Friday, February 19, 2016

Just Jennifer

What the Waves Know by Tamara Valentine


When Izabella Haywood was six-years-old she lost her father and her voice on Tillings Island off the coast of Rhode Island.  Eight years later, in 1974, Iz’s mother, who has tried to bring Iz’s voice back with the help of doctors and social workers makes one last attempt at helping her daughter by bringing her to the island where it all began.  Once on the island, Iz knows the answers are here, and even suspects that the people who live here know something, but it remains out of her grasp.  The arrival of Izabella’ bohemian grandmother, the island’s annual Yemaya festival and anger all that has built up for years within Izabella all converge, threatening to send her everything out of control---including Iz’s carefully controlled mother---unless maybe that is what is needed for Iz to learn the truth, forgive her father---and herself---and regain her voice, her past, and her future.  First time novelist Valentine tackles a lot: mysticism, love, mental illness, selective mutism, mothers and daughters, and fathers and daughters, yet handles it deftly without the narrative feeling overstuffed or overwrought.  She uses natural imagery to great effect as foreshadowing, almost personifying the creatures, especially the fish, giving powers to rocks from special places.  As Iz learns what she needs to know to regain her voice, she learns about her father and her mother as parents, as individuals and as a couple, and her mother as a daughter and faces what has been hidden for so long and how to deal with the past and not let it dictate the present or the future---and most importantly, Iz learns to forgive, especially herself. 
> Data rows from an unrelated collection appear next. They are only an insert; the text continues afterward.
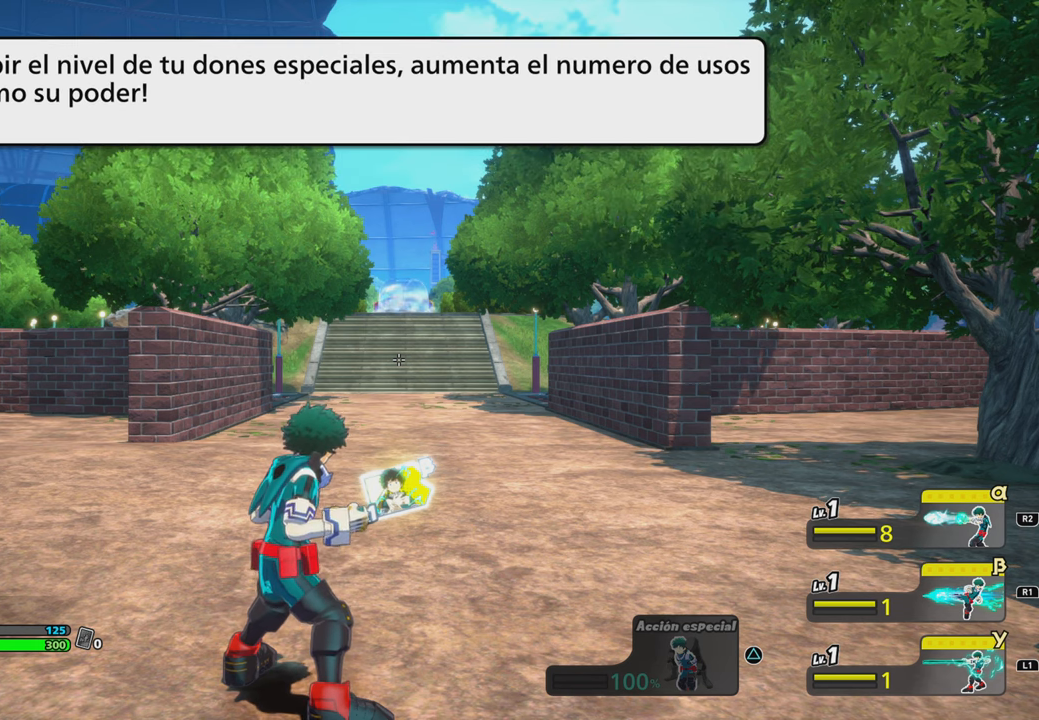
Gameplay with a controller (PlayStation layout); each line is a JSON object with the inputs held at the frame after it (dt_ms = milliseconds from this image to that frame). "events" lists button and stick changes between this image and that frame as [ms after this image, input, new state], when the widget could be followed in between. Not read: L3 R3 left_stick right_stick.
{"dt_ms": 1000, "buttons": []}
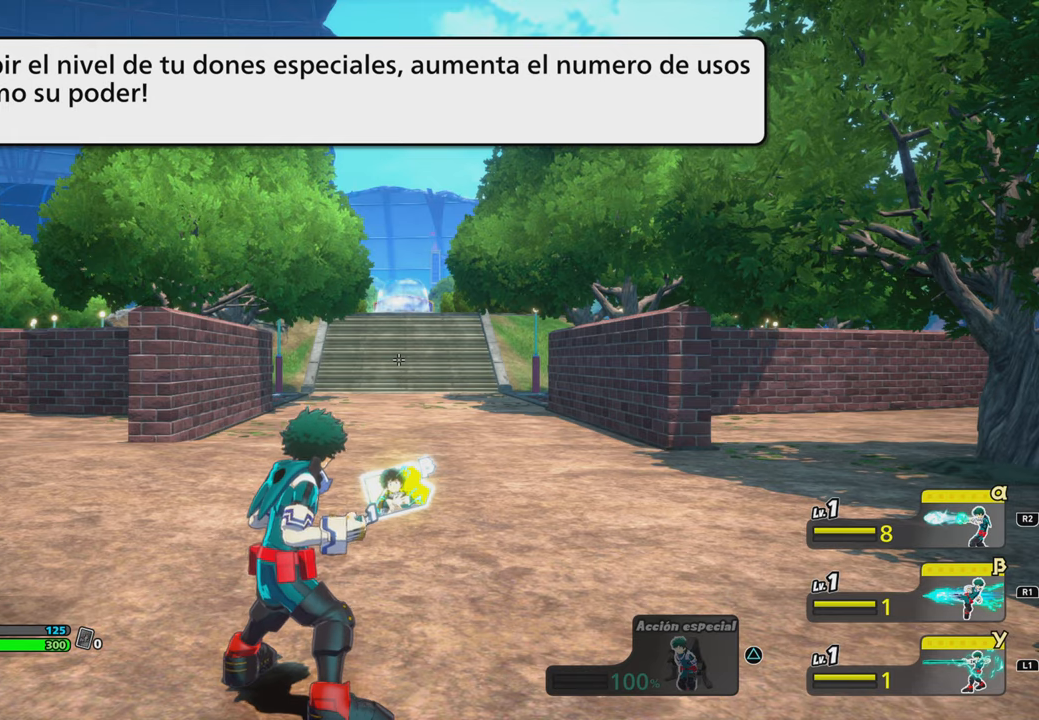
{"dt_ms": 984, "buttons": []}
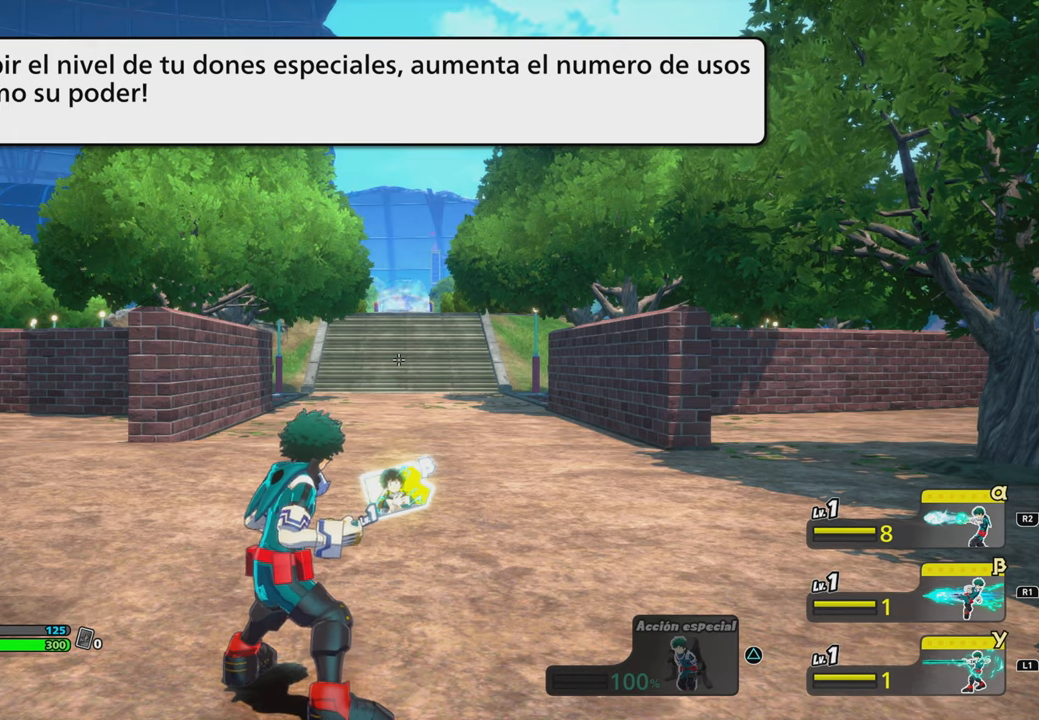
{"dt_ms": 501, "buttons": ["CIRCLE", "TRIANGLE"], "events": [[101, "CIRCLE", "down"], [167, "TRIANGLE", "down"], [334, "CIRCLE", "up"], [384, "CIRCLE", "down"]]}
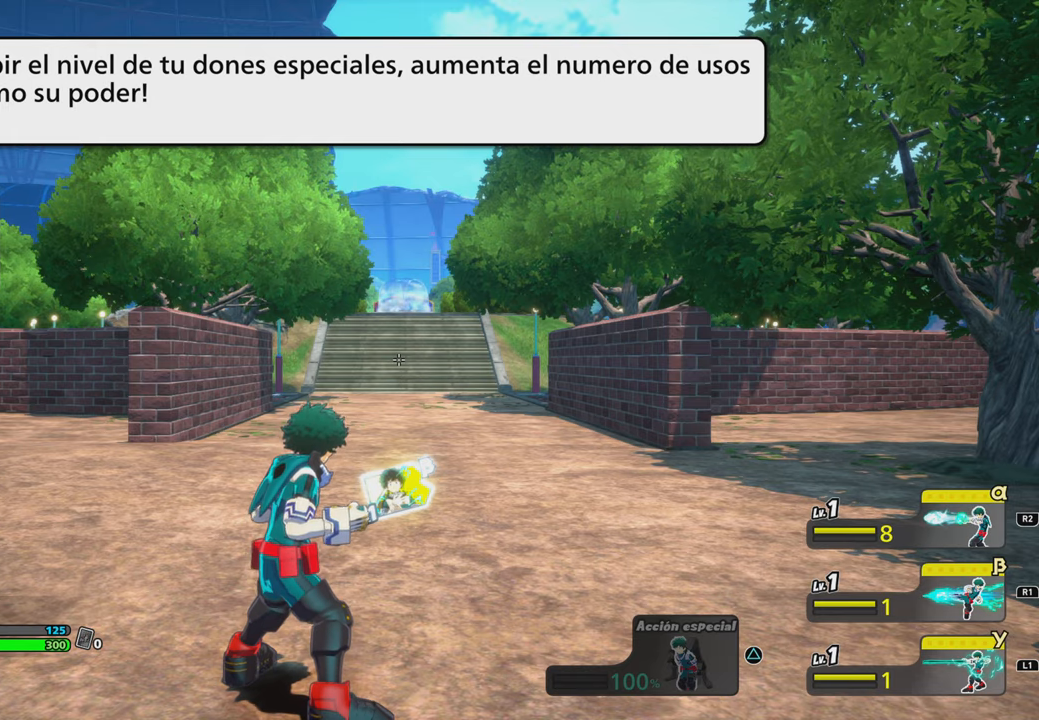
{"dt_ms": 500, "buttons": []}
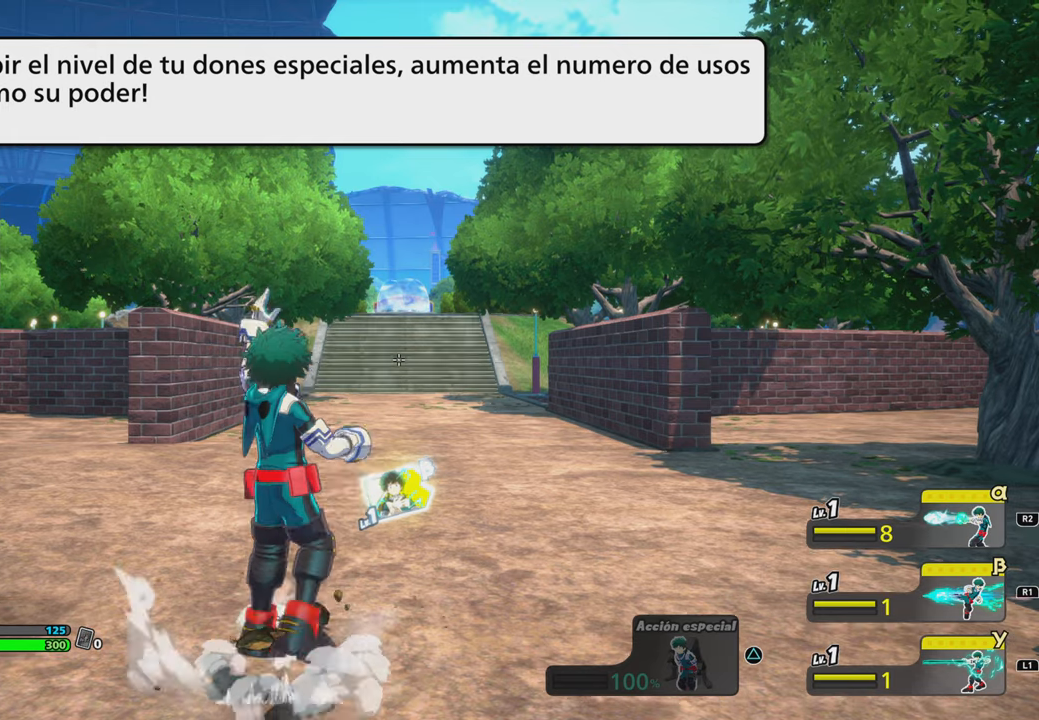
{"dt_ms": 501, "buttons": ["CIRCLE"], "events": [[101, "CIRCLE", "down"], [334, "CIRCLE", "up"], [384, "CIRCLE", "down"]]}
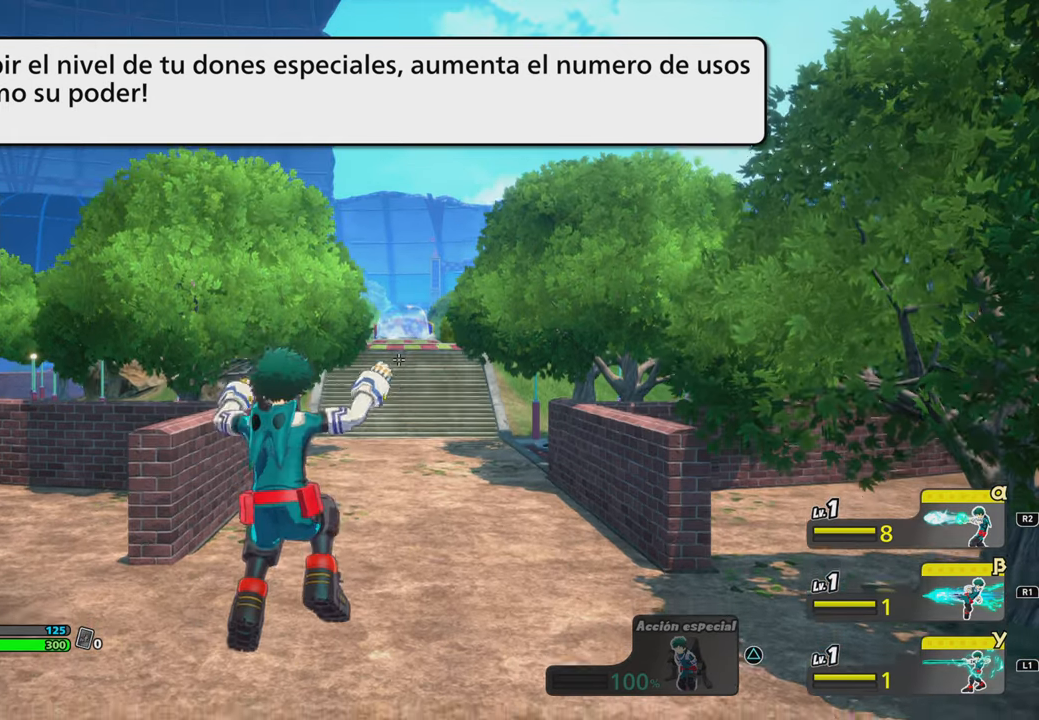
{"dt_ms": 500, "buttons": [], "events": [[50, "CIRCLE", "up"]]}
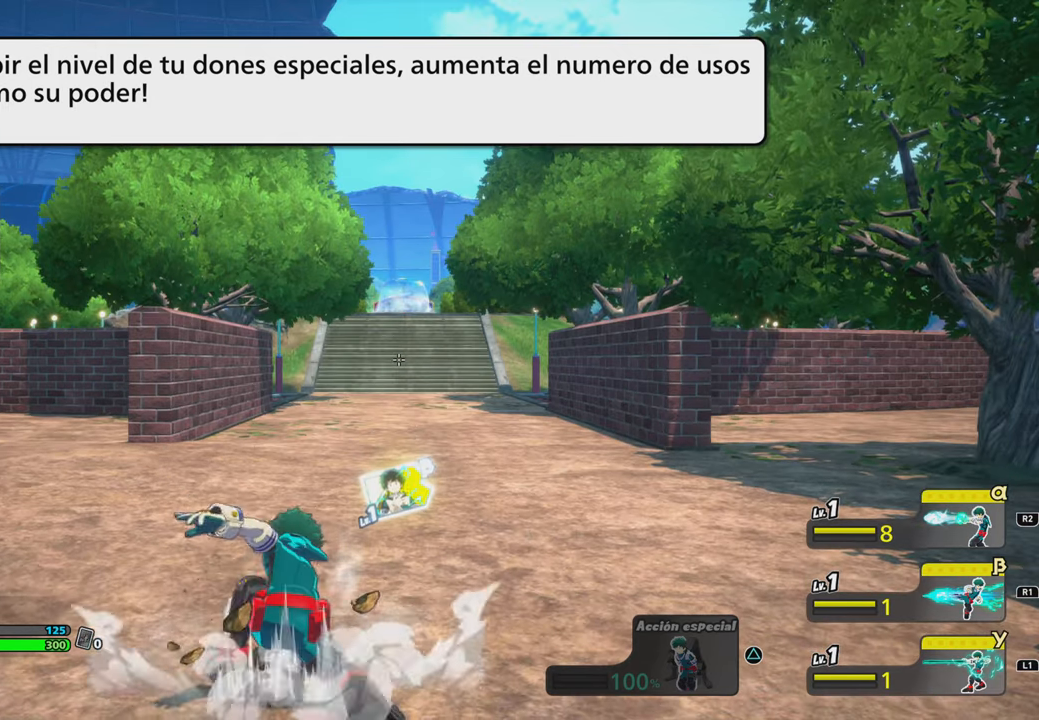
{"dt_ms": 501, "buttons": ["CIRCLE"], "events": [[101, "CIRCLE", "down"]]}
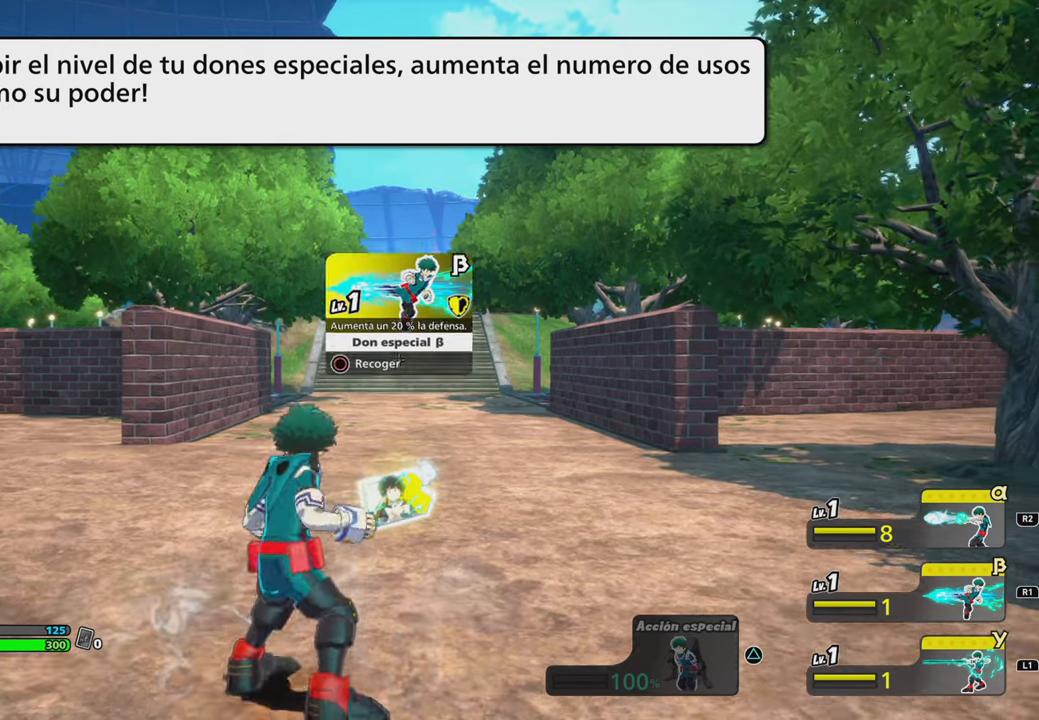
{"dt_ms": 500, "buttons": [], "events": [[50, "CIRCLE", "up"], [50, "TRIANGLE", "down"], [117, "TRIANGLE", "up"]]}
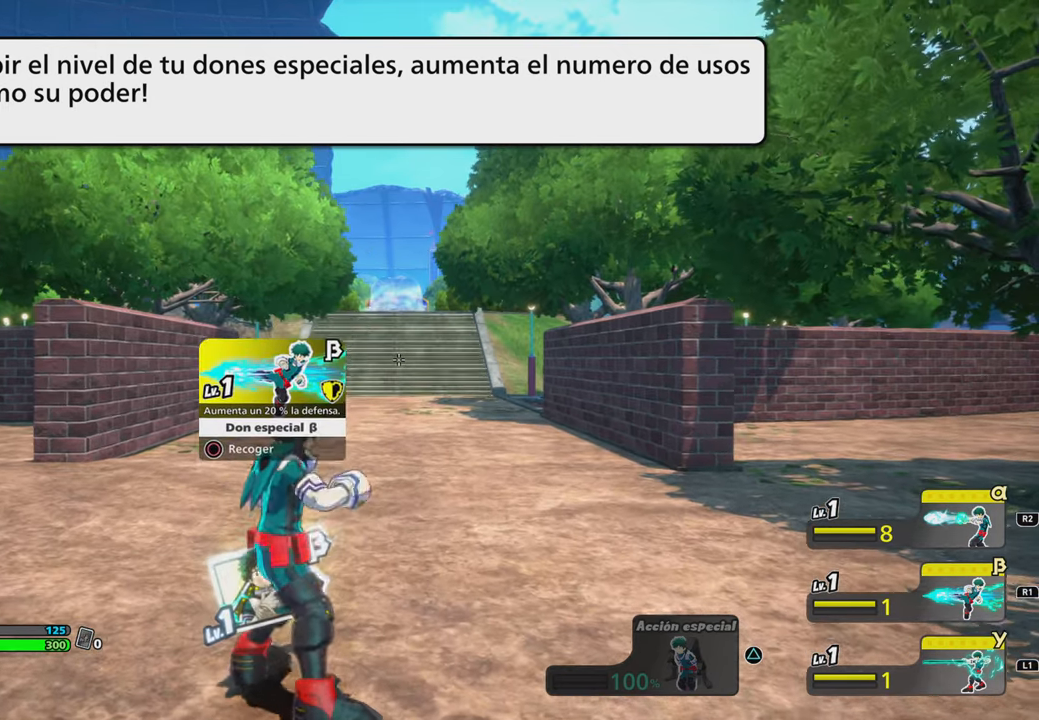
{"dt_ms": 501, "buttons": ["CIRCLE"], "events": [[101, "CIRCLE", "down"], [334, "CIRCLE", "up"], [384, "CIRCLE", "down"]]}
Fall of Poppies: Stories of Love and The Great War  



This group of nine stories by a variety of authors focuses on the effects of World War I not only in the days and months leading up to the armistice being signed, but the longer last effects in the second part of the twentieth-century and even into modern day, not just in Europe, but on several continents.  In modern day Dublin, a photograph almost one hundred years old helps heal family strife as Birdie’s children gather with her to commemorate the one hundred year anniversary of the 1916 Uprising, one of the children with a surprise announcement that will lead to the revelation of long kept family secrets.  One story, by best-selling author Lauren Willig begins in 1980 Kenya and crisscrosses the Atlantic and the decades as a lost love is finally realized.  Some stories are told with letters, some poems; one story from the point of view of a nurse in Belgium and several set in post-war Paris.  These stories can be read in order or at random, but taken as a whole is a gorgeous collection of stories.